- [Exercise]:
The stretch from the line with "gone | chair/beige" through the line with "shifted | bowl/grey" in the records below: write it out exactly, and nothing else.

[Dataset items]
------------------------------------------------------------------------

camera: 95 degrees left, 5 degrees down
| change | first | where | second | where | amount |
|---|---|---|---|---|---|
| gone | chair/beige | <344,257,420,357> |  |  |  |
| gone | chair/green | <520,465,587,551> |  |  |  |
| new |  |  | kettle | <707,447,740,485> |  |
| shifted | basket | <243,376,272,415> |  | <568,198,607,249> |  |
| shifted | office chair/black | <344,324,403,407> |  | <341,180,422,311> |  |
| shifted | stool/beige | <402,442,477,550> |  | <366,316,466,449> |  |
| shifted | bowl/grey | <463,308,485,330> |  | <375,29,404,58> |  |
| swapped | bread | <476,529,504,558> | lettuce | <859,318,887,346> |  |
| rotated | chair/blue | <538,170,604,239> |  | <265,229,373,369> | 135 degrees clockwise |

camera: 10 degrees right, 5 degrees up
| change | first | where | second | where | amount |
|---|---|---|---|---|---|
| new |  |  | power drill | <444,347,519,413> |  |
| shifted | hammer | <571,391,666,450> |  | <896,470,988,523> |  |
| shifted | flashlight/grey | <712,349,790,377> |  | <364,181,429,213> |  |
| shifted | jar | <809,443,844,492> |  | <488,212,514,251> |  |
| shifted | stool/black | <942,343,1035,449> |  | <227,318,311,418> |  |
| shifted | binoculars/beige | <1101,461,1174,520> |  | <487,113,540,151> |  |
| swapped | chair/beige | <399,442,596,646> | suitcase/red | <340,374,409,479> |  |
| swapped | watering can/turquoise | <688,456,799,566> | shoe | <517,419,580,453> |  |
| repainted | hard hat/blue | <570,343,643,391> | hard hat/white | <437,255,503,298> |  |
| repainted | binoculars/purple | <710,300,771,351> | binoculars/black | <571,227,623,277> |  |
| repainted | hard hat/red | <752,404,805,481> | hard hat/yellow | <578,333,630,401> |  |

------------------------------------------------------------------------

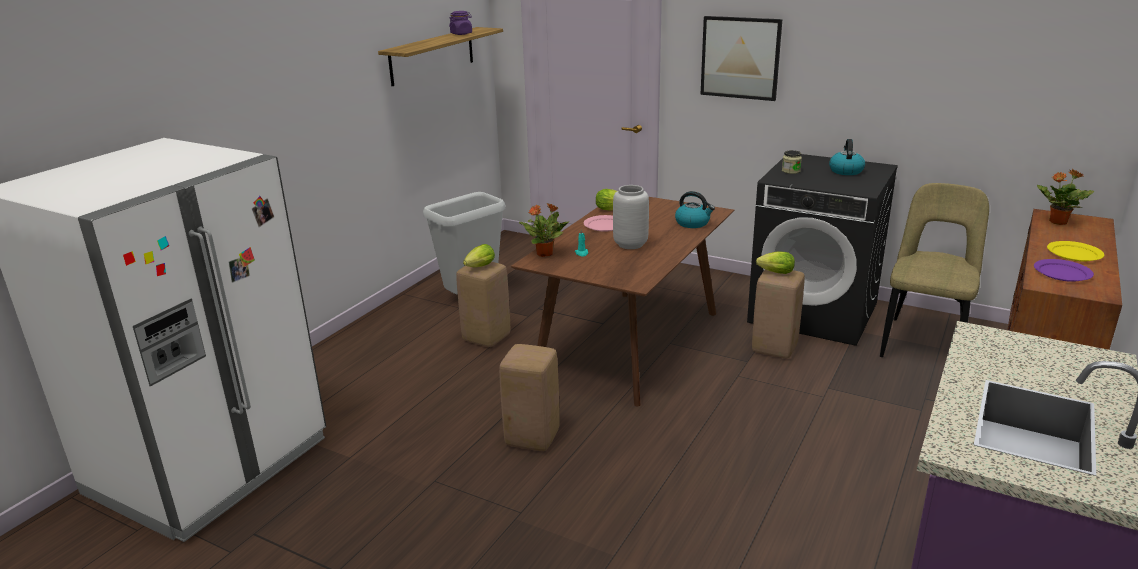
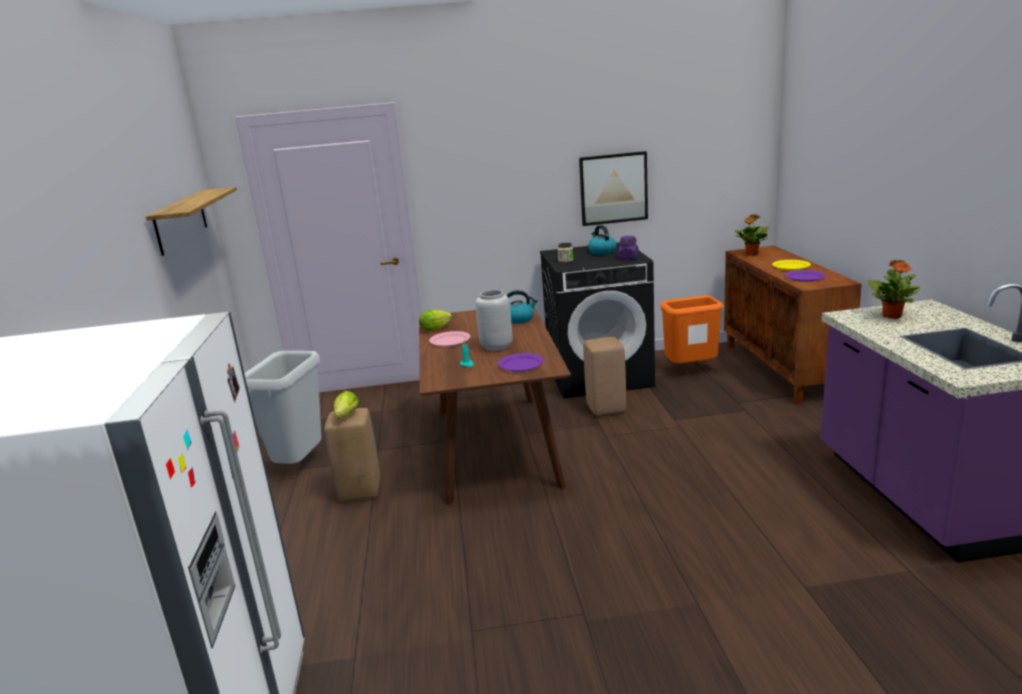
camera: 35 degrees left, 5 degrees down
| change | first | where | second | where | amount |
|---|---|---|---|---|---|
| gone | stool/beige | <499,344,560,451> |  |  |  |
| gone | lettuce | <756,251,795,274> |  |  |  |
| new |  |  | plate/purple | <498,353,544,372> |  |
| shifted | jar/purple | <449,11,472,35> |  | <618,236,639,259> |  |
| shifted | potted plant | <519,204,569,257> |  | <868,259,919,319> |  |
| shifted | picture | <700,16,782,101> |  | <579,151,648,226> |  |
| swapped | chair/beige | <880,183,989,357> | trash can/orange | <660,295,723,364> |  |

------------------------------------------------------------------------

- [Reply]:
| gone | chair/beige | <344,257,420,357> |  |  |  |
| gone | chair/green | <520,465,587,551> |  |  |  |
| new |  |  | kettle | <707,447,740,485> |  |
| shifted | basket | <243,376,272,415> |  | <568,198,607,249> |  |
| shifted | office chair/black | <344,324,403,407> |  | <341,180,422,311> |  |
| shifted | stool/beige | <402,442,477,550> |  | <366,316,466,449> |  |
| shifted | bowl/grey | <463,308,485,330> |  | <375,29,404,58> |  |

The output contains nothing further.